# Dune Trailer Re-Score



## Ben Winfield (Dec 28, 2020)

I recently re-scored the dune trailer for a university assessment, let me know what you think!

All sounds are spitfire with some zebra sploshed on.


----------



## telecode101 (Dec 28, 2020)

..


----------



## Rctec (Dec 28, 2020)

Do you really want my opinion?


----------



## Ben Winfield (Dec 28, 2020)

Rctec said:


> Do you really want my opinion?


Any opinion and criticisms are welcome! best way to learn is from mistakes! But doesn't make me any less nervous!


----------



## Ben Winfield (Dec 28, 2020)

telecode101 said:


> The first 10 or 15 secs are too low volume. cant hear much. the middle sort of sounds like if could go with anything -- but doesn't sound particularly Sci-fi-is. Makes me think of Romans in tunics.
> 
> 
> 
> ...


I appreciate the feedback! Granted my mixing isn't the best and I'm trying to work on it! The assessment was about demonstrating orchestral composing, so I agree with you in that it's not particularly sci-fi! If I had free reign I would probably do something different. Surprisingly the bit from 2:40 took the least amount of time, just some drums and some pseudo-aleatoric writing, the synth 'dropper' was my amateur attempt to create some interesting sound design haha

Thanks for the feedback!


----------



## Kobiy86 (Dec 29, 2020)

I fear I am unable to give any technical feedback, but I can give you my opinion: It sounds very good to my ears! It fits quite good to the video. If I would have heard this in the movies, I guess I wouldn’t have thought that the music was part of an university assessment. 
Other than that, I would have chosen some more unique sounddesign elements. And I’m also not sure of what to think about the sound at the end...


----------



## Ben Winfield (Dec 29, 2020)

Kobiy86 said:


> I fear I am unable to give any technical feedback, but I can give you my opinion: It sounds very good to my ears! It fits quite good to the video. If I would have heard this in the movies, I guess I wouldn’t have thought that the music was part of an university assessment.
> Other than that, I would have chosen some more unique sounddesign elements. And I’m also not sure of what to think about the sound at the end...

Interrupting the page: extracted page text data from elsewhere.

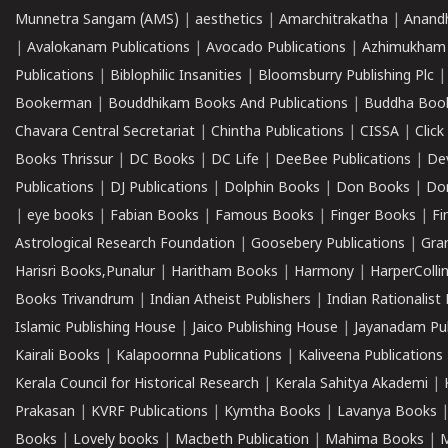
Munnetra Sangam (AMS)
|
aesthetics
|
Amarchitrakatha
|
Anand
|
Avalokanam Publications
|
Avocado Publications
|
Azhimukham
Publications
|
Biblophilic Insanities
|
Bloomsburry Publishing Plc
Bookerman
|
Bouddhikam Books And Publications
|
Buddha Boo
Chavara Central Secretariat
|
Chintha Publications
|
CISSA
|
Clic
Books Thrissur
|
DC Books
|
DC Life
|
DeeBee Publications
|
De
Publications
|
DJ Publications
|
Dolphin Books
|
Don Books
|
Don
|
eye books
|
Fabian Books
|
Famous Books
|
Finger Books
|
Fi
Astrological Research Foundation
|
Goosebery Publications
|
Gra
Harisri Books,Punalur
|
Haritham Books
|
Harmony
|
HarperCollin
Books Trivandrum
|
Indian Atheist Publishers
|
Indian Rationalist 
Islamic Publishing House
|
Jaico Publishing House
|
Jayanadam Pub
Kairali Books
|
Kalapoornna Publications
|
Kaliveena Publications
Kerala Council for Historical Research
|
Kerala Sahitya Akademi
|
Prakasan
|
KVRF Publications
|
Kymtha Books
|
Lavanya Books
Books
|
Lovely books
|
Macbeth Publication
|
Mahima Books
|
M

Thank you so much! Yes, I agree with the sound design comment, I'm working on getting better, the sound at the end was my attempt! I think it would've been better without the riser, and just the 'drop', but live and learn!


----------



## Markrs (Dec 29, 2020)

As a trailer it felt well put together, not really a fan of ostinato strings in this context and it feels a little generic for a epic scifi movie. Technically I think it is very good and does not sound like a student project. Thematically and style doesn't quite work for me.


----------



## Ben Winfield (Dec 29, 2020)

Markrs said:


> As a trailer it felt well put together, not really a fan of ostinato strings in this context and it feels a little generic for a epic scifi movie. Technically I think it is very good and does not sound like a student project. Thematically and style doesn't quite work for me.


Thank you, my lecturer made many of the same comments.


----------



## Nicholas (Dec 31, 2020)

just from a technical standpoint, you REALLY need to work on the percussion... it's too loud, somewhat cheesy (maybe try lowering velocities and making up for it with volume), and get rid of these crash cymbals, sounds like a marching band. (I hope this hasn't come across too harsh, if it did: english isn't my primary language)

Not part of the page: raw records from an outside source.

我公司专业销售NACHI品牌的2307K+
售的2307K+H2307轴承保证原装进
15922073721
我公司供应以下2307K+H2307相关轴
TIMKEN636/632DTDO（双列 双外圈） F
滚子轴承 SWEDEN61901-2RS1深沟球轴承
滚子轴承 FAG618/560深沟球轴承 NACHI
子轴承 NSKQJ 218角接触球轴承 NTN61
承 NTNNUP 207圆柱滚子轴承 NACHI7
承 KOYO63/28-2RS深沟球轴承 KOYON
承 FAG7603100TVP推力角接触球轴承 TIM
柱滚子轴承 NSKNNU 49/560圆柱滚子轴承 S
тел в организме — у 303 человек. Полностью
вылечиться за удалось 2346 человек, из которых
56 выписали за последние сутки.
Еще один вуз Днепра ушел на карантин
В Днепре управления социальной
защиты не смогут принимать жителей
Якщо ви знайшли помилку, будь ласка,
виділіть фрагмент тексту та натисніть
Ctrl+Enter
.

otherwise I like it, although there seem to be some timing issues with the ostinatoes. but I'm very tired, maybe it's in my head...


----------



## Ben Winfield (Dec 31, 2020)

Nicholas said:


> just from a technical standpoint, you REALLY need to work on the percussion... it's too loud, somewhat cheesy (maybe try lowering velocities and making up for it with volume), and get rid of these crash cymbals, sounds like a marching band. (I hope this hasn't come across too harsh, if it did: english isn't my primary language)
> 
> otherwise I like it, although there seem to be some timing issues with the ostinatoes. but I'm very tired, maybe it's in my head...


Thanks for the feedback!


----------



## markleake (Jan 22, 2021)

Actually Ben, I quite liked this.

There's a few things to be fixed, sure, but that is like anything anyone produces, especially when still learning the ropes. It works better than anything I could do in this style.

You can argue it doesn't fully fit the sci-fi feel, but you can also argue this _should_ have more of a trailer feel anyway, because the visuals are cut together scenes.

In terms of musicality, I really don't mind the simple theme at all. Often something simple can be all that is needed -- in this case it has a sweeping feel that works great for the brass. And for me your track sets mood and tension very well.

Anyway... just saying, I liked it. Well done, and hope you learned much from the process.


----------



## Ben Winfield (Jan 23, 2021)

markleake said:


> Actually Ben, I quite liked this.
> 
> There's a few things to be fixed, sure, but that is like anything anyone produces, especially when still learning the ropes. It works better than anything I could do in this style.
> 
> ...


Thank you! Those are very kind words!


----------